Bu bölümde, gerektiğinde her ikisine de değinilmesine rağmen, daha çok otomobilde ve ilgili sanayilerde gerçekleştirilmiş olan teknolojik yeniliklerden çok örgütsel yeniliklerden söz edeceğiz.
Örgütsel ve sosyal değişim üzerinde yoğunlaşmamızın nedeni “kitle üretimi paradigmasının” ya da çok daha basit bir biçimde söylemek gerekirse, “Fordist paradigmanın” sanayi yönetim felsefesine yarım yüzyıldan fazla hakim olması ve ancak yirminci yüzyılın sonlarında, daha sonraki bölümlerde ele alacağımız yeni bir yönetim düşüncesine ve örgütlenme biçimine yol açmış olmasıdır. Fordist üretim teknolojisi, Brian Arthur (1988, 1989) tarafından belirlenen ve araştırılan ürünler ve üretim tekniklerinde egemen olan bir “kilitlenme” olgusunu herhangi bir örnekten çok daha iyi açıklamaktadır.
Nihayet Fordism, buzdolabı, çamaşır makinesi ve diğer “beyaz eşya” sanayilerinde üretim teknolojilerinin yanı sıra tüketici davranışlarını da güçlü bir biçimde etkilemiştir.
Birçok ev aletini, ortalama hane halkının ödeyebileceği nispeten ucuz mallar alanına sokarak, “dayanıklı tüketim malları” devrimini mümkün kılmıştır.
On dokuzuncu yüzyılda, ordu donatım ve dikiş makineleri gibi sanayilerde değiştirelebilir parçalar kullanımı ya da Chicago’da et paketleme sanayisinde, işleri alt bölümlere ayırarak uzmanlaştırma şeklindeki et “parçalama” hattı, bunun öncüleri olmakla birlikte, kitle üretim felsefesini ve uygulamasını yirminci yüzyıl Amerikan teknolojisinin baş örneği haline getiren Ford’un montaj hattıdır.

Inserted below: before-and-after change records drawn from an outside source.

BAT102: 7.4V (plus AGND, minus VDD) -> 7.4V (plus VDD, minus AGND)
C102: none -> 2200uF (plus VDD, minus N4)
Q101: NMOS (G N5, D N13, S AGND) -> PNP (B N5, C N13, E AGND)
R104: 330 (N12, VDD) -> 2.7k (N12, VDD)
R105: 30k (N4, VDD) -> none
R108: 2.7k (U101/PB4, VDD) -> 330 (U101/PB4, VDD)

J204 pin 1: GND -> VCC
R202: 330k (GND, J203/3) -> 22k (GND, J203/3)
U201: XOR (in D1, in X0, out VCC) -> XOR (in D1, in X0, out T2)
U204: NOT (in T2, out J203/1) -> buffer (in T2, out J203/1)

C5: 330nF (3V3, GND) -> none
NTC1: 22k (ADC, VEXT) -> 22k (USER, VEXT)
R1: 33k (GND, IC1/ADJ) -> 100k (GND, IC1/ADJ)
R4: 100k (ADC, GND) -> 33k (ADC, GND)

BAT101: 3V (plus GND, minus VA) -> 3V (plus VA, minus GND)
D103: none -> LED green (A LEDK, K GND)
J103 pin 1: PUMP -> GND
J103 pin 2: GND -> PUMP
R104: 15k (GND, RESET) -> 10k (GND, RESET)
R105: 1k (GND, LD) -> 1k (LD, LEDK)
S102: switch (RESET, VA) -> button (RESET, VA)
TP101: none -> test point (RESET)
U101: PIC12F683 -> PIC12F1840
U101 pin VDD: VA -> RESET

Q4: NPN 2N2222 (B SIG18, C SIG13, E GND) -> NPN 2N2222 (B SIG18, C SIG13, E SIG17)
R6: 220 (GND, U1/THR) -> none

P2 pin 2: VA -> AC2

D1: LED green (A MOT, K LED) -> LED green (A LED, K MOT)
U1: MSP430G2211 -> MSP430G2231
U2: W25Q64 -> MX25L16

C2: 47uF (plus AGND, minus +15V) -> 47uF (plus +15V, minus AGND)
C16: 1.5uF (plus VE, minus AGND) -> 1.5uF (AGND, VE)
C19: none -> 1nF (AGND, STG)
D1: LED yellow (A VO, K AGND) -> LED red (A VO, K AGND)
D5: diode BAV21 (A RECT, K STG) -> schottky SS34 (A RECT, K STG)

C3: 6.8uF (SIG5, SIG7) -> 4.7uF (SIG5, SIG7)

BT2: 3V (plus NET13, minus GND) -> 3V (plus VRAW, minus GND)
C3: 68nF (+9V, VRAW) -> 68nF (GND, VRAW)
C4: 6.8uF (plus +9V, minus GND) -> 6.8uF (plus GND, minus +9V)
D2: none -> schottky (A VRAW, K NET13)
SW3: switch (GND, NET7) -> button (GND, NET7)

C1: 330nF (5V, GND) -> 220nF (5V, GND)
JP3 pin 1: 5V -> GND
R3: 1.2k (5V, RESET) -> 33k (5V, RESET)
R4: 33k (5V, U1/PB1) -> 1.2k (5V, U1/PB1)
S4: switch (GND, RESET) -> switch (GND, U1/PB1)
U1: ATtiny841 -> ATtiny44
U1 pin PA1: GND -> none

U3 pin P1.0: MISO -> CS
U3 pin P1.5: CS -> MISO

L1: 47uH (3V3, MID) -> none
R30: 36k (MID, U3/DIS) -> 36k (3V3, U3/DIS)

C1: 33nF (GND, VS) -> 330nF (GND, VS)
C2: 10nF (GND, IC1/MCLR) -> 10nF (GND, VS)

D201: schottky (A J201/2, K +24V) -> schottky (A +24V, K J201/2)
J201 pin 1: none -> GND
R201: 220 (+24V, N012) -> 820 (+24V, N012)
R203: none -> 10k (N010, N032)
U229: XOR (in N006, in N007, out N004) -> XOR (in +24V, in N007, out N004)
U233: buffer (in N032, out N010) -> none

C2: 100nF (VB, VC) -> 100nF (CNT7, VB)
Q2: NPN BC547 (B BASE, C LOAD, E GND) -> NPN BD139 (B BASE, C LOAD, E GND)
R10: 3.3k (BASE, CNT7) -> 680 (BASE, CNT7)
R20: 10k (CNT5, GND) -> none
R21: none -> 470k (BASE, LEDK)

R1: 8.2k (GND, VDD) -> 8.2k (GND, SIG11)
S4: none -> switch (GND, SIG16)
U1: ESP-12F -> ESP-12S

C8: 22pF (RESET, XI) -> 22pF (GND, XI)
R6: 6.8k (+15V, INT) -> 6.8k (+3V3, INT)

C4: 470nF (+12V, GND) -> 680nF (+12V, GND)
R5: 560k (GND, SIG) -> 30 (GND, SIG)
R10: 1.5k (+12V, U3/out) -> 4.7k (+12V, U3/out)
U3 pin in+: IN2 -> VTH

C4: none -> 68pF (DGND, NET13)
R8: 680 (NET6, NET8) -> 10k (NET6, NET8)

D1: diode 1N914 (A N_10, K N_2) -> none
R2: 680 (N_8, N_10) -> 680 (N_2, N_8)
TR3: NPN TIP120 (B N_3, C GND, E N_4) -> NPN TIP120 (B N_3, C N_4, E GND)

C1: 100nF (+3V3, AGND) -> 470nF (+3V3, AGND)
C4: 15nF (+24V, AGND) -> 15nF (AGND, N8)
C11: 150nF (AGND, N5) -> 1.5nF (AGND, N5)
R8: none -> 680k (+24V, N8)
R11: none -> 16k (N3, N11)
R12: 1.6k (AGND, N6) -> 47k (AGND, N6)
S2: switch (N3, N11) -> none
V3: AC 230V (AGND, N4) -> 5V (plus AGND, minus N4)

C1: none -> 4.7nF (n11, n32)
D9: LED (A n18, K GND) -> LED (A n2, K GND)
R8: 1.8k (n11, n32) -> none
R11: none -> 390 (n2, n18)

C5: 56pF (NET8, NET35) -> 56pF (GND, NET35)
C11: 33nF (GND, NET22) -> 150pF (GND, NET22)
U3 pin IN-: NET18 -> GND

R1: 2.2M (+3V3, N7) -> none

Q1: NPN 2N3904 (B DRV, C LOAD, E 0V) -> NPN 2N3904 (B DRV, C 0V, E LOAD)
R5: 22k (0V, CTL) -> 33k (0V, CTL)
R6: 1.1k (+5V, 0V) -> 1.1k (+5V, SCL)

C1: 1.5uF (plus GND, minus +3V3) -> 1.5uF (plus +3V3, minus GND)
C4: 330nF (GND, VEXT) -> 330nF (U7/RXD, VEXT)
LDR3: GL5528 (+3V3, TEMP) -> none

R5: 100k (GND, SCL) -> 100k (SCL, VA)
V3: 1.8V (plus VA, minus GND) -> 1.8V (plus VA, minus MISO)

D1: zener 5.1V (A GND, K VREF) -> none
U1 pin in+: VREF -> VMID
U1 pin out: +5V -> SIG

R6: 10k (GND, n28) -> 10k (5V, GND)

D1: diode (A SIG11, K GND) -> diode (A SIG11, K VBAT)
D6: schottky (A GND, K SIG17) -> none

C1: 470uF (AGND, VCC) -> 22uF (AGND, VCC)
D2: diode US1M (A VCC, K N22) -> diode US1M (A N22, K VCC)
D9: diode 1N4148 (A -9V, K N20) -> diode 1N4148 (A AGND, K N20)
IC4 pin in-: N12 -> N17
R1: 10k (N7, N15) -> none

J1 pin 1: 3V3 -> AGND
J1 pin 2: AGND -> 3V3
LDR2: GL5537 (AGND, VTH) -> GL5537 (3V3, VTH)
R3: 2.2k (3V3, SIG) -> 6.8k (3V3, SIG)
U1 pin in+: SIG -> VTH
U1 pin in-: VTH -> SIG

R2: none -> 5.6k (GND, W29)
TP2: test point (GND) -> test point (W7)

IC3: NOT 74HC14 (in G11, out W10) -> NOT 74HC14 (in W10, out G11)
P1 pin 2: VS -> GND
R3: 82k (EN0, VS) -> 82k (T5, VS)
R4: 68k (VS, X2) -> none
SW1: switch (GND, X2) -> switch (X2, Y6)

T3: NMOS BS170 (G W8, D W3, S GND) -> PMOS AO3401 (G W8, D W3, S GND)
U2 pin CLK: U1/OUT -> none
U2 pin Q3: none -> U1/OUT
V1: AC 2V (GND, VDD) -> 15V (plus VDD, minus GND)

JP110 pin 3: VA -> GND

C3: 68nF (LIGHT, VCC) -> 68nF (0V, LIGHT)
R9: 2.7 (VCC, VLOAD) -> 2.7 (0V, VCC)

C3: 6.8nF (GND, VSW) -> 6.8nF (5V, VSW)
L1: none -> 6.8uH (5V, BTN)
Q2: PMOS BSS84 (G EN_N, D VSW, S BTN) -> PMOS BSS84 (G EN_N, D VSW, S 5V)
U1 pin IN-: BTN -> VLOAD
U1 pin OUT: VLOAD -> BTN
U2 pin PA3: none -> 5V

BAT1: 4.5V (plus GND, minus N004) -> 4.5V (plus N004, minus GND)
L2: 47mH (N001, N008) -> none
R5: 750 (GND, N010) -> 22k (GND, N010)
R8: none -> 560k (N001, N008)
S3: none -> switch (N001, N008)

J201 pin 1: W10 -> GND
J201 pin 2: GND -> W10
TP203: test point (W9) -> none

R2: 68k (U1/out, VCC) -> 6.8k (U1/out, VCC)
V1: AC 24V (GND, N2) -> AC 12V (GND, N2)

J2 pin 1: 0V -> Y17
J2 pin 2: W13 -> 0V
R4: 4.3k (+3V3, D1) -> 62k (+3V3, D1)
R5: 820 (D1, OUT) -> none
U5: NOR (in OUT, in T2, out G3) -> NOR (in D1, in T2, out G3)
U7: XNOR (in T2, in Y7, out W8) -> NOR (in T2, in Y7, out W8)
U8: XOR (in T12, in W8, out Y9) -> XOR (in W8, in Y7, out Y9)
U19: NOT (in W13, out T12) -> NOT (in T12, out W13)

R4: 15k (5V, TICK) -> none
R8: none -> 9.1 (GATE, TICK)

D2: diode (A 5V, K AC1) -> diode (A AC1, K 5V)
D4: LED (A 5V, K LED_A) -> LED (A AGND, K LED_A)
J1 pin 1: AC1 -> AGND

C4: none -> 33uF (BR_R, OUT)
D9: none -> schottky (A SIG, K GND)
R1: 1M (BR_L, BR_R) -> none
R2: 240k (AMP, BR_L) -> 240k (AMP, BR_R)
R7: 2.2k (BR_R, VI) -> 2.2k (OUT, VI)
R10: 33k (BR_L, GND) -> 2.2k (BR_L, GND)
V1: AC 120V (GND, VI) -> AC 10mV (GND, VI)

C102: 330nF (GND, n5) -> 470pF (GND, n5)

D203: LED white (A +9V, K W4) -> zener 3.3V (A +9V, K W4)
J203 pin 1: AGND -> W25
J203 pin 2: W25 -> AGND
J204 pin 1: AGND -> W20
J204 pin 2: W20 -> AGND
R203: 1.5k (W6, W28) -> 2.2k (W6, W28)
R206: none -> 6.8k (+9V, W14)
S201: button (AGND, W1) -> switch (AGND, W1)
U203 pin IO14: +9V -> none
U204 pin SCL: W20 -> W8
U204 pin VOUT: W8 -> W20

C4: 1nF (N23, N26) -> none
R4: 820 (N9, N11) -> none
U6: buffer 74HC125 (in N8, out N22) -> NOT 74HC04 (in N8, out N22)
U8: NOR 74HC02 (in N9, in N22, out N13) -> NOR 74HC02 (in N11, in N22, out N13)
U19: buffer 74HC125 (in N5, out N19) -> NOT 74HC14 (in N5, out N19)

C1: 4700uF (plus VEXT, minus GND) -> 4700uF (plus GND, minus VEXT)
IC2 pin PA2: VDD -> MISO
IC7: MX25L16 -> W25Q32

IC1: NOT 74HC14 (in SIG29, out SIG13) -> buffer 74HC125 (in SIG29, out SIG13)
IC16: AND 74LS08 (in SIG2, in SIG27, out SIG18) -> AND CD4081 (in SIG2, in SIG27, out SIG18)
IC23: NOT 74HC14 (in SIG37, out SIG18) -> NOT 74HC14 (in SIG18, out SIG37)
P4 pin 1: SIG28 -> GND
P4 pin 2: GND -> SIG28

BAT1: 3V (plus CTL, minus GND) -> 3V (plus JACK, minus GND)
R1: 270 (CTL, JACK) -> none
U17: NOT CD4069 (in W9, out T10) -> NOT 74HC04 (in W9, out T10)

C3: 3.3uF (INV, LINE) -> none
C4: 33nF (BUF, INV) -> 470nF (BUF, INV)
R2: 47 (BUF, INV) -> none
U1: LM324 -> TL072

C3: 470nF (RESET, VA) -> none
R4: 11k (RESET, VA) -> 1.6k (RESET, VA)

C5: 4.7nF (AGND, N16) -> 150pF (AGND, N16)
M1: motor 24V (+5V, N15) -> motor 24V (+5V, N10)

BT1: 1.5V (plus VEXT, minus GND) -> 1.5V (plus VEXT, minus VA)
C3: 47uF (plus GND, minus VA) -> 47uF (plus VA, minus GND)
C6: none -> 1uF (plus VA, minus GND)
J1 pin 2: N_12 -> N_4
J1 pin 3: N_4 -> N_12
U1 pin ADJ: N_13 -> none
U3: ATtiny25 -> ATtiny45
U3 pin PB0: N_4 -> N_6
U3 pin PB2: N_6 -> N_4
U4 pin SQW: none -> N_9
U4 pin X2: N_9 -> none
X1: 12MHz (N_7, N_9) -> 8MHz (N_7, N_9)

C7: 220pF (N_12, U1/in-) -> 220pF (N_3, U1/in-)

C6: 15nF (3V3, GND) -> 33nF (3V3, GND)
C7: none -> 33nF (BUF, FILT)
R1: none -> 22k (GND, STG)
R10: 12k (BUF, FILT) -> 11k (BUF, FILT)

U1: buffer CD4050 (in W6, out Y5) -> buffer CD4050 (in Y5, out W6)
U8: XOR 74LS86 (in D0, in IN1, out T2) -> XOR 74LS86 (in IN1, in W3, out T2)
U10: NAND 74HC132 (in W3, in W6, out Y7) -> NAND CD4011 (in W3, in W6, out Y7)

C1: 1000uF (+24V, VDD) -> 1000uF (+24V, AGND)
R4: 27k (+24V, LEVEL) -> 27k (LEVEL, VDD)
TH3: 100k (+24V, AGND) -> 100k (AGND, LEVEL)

İkinci Dünya savaşı sırasında Amerika’nın çok büyük miktarlarda kamyon, tank, uçak ve çıkartma gemisi üretebilmiş olması, sonunda müttefiklerin Avrupa’ya çıkmalarında, İtalya ve Almanya içlerinde ilerlemelerinde belirleyici unsur olmuştur. Savaştan sonra kitle tüketimi hayat tarzıyla otomobillerin ve diğer dayanıklı tüketim mallarının kitle üretimi sadece, Birleşik Devletlerde iyice kökleşmekle kalmamış, hızla Avrupa’da ve Japonya’da da yaygınlaşmıştır. İkinci Dünya savaşını izleyen çeyrek yüzyıl dünyanın gördüğü en hızlı ekonomik büyüme dönemidir ve bu büyüme, büyük ölçüde petrol, otomobil, uçak, petro kimya maddeleri, plastikler ve dayanıklı tüketim malları temelinde gerçekleşmiştir.
Bununla birlikte, kitle üretimi ve sürekli proseslerin bu zaferi, ancak 1920’lerde ve 1930’larda dünya çapında yaşanan çok zahmetli bir yapısal uyum döneminin sonunda ortaya çıkabilmiştir. Otomobiller ve diğer mallar için oluşan kitle üretim kapasitesi yeni ürünler içn (o zaman) var olan çok sınırlı piyasaların emme kapasitesini aşmıştır.
Ancak, tüketici kredisi düzenlemeleri, yeni ücret yapıları, yeni karayolu altyapısı ve ekonominin Keynesçi bir yaklaşımla yönetilmesi gibi toplumsal yenilikler yardımı ile yeni teknolojik potansiyel ile sosyokurumsal alt yapının uyumlu hale getirilmesi mümkün olmuştur. Ucuz petrol sadece uçaklarla birlikte otomobiller ve kamyonlar için alabildiğine esnek ve evrensel bir enerji kaynağı olmanın ötesinde, kitle tüketimine de çok uygun – plastik ürünler, ambalaj malzemeleri, dönüşümsüz kaplar ve hepsinden önemlisi tüketici elektroniğinin kitle üretimine yönelik devre elemanları gibi sayısız yeni kimyasal ürünler için çok ucuz bir ham madde oluşturmuştur. Bütün bu birbirine bağımlı teknolojiler, İkinci Dünya Savaşını izleyen çeyrek yüzyılda dünya ekonomisine egemen olan Fordist teknoekonomik paradigmanın parçalarıdır.